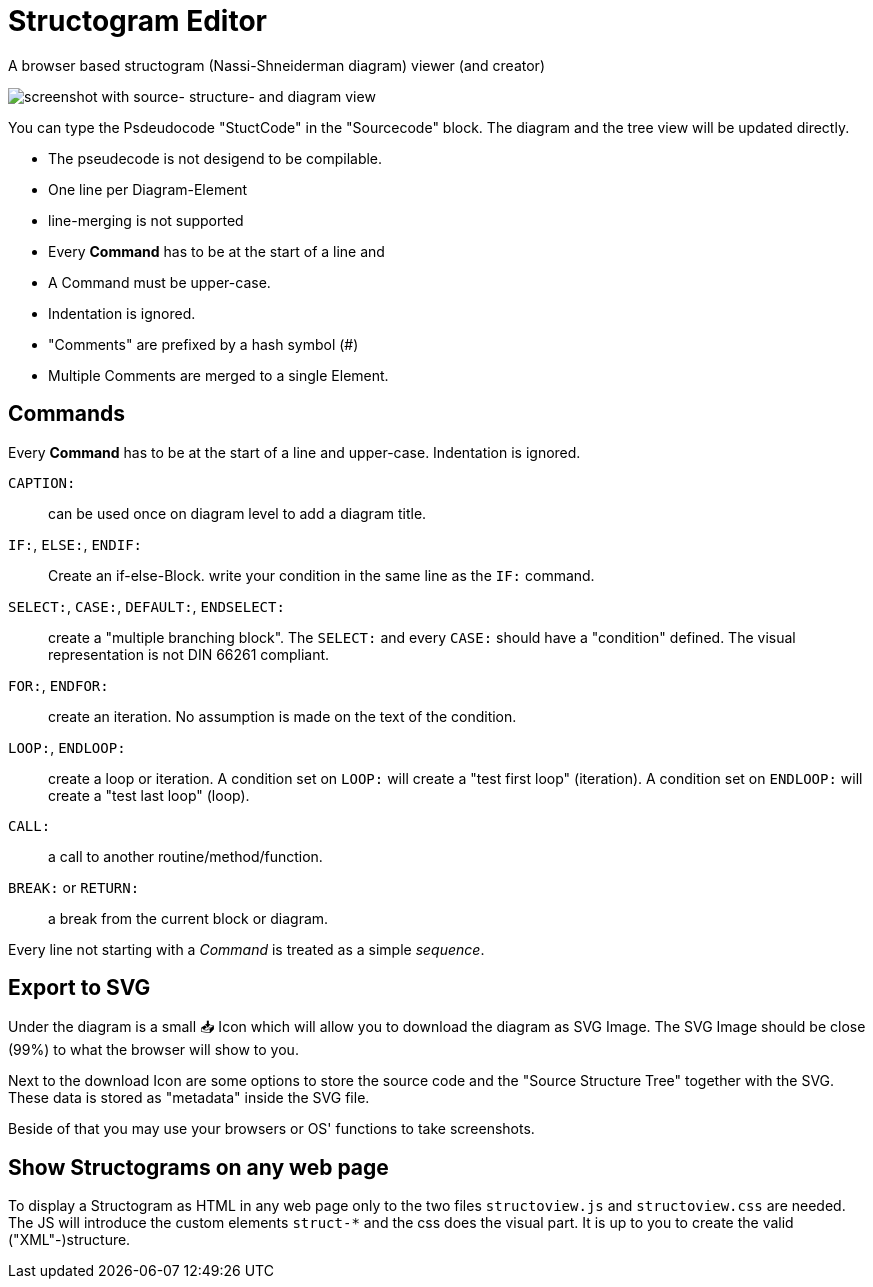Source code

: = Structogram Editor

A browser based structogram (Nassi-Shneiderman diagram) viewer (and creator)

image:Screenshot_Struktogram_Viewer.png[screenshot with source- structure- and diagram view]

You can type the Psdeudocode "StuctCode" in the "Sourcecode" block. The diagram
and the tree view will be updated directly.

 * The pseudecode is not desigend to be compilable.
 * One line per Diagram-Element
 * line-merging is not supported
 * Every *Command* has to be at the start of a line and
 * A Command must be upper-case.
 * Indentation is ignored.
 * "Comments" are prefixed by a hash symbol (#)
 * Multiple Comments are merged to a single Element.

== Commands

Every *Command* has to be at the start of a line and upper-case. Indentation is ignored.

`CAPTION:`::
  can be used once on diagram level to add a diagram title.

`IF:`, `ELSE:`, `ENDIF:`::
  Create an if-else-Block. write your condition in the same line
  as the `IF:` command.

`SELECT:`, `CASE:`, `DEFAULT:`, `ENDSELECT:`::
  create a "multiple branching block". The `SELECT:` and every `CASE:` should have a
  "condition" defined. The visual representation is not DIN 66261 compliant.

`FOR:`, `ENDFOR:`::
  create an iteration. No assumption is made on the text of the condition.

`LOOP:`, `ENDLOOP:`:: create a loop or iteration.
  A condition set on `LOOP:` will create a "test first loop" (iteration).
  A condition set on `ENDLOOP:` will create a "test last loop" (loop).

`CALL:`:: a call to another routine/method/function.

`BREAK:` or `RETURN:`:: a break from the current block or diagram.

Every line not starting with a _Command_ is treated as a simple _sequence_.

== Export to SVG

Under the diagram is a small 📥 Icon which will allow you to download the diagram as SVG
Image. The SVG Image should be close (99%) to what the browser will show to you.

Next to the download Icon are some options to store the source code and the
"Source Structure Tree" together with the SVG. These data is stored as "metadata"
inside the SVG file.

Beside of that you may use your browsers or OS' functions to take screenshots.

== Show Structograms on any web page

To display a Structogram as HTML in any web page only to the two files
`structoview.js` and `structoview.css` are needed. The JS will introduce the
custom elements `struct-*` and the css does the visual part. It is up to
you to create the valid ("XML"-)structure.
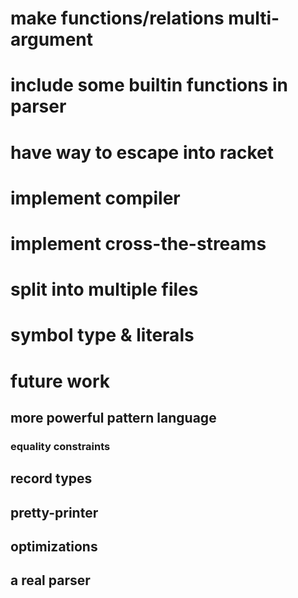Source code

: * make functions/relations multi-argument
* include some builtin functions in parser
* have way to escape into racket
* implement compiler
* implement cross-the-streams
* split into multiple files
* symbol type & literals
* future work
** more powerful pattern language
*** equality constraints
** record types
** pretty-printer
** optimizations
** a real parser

- - -

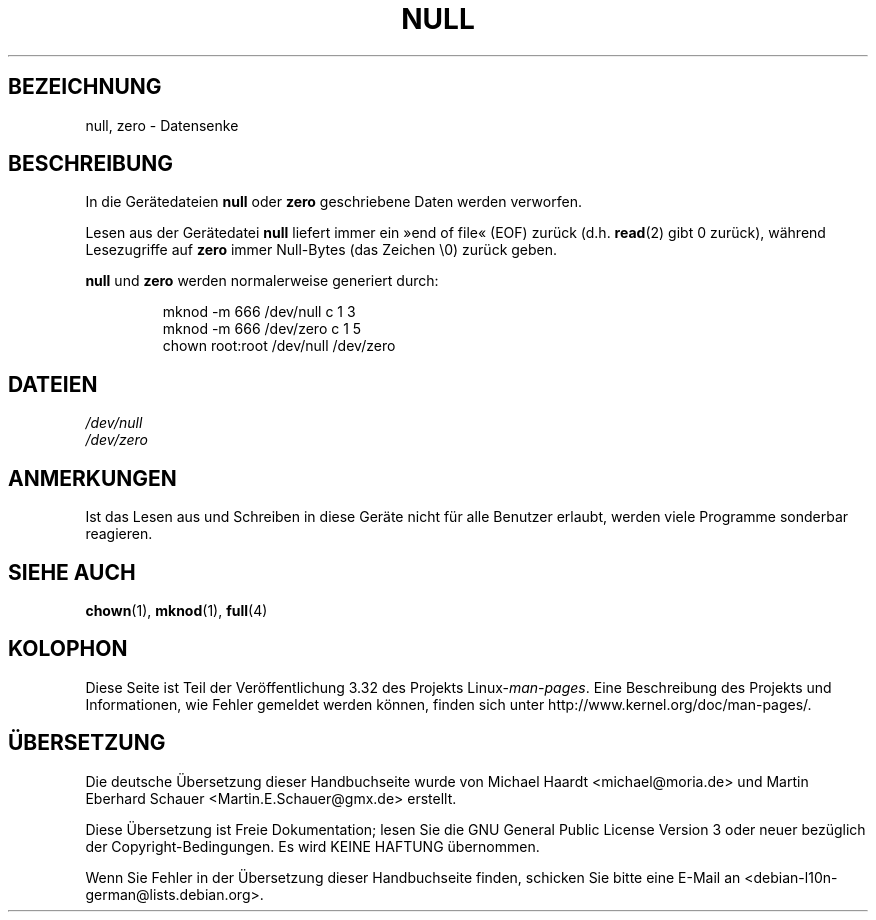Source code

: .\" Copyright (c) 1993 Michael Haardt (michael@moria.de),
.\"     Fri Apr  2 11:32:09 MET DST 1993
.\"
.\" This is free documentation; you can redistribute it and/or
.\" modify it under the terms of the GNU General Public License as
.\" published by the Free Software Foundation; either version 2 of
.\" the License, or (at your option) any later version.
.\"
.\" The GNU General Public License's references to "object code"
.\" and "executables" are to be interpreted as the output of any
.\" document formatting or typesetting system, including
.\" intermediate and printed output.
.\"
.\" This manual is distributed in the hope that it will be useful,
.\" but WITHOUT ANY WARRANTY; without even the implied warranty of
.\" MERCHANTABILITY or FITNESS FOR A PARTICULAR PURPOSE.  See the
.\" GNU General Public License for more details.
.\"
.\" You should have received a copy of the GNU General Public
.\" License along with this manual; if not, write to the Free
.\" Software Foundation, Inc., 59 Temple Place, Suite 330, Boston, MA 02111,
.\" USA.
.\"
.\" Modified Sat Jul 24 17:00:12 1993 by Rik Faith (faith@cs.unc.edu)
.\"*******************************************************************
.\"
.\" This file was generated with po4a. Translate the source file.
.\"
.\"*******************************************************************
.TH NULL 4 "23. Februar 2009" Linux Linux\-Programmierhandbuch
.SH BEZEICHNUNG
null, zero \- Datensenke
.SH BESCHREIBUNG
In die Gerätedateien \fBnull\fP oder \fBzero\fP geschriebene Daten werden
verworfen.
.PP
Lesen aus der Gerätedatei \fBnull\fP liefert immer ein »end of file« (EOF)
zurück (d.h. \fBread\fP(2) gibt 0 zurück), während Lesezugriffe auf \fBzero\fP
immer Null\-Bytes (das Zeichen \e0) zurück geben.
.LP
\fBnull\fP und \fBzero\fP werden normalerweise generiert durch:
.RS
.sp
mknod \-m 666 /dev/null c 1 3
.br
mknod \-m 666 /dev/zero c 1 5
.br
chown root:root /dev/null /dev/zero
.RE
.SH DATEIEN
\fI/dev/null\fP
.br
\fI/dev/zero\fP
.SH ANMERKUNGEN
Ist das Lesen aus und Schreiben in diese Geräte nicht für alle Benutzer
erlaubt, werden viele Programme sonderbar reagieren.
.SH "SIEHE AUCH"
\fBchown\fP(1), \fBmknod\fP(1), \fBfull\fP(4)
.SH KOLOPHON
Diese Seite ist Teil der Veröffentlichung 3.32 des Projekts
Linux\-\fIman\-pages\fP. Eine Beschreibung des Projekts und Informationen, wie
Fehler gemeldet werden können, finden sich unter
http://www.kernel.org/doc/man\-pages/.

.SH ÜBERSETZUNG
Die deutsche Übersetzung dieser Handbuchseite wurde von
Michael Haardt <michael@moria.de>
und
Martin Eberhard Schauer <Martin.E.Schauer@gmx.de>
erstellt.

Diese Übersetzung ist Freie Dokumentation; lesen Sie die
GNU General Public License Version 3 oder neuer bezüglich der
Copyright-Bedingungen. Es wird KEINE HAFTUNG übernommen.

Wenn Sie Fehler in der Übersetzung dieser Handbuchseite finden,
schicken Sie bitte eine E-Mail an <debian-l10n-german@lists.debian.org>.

- - -

## What is expected
Tell how many lines in the data hold the string "Icon". Only the number is wanted.

## Output below
2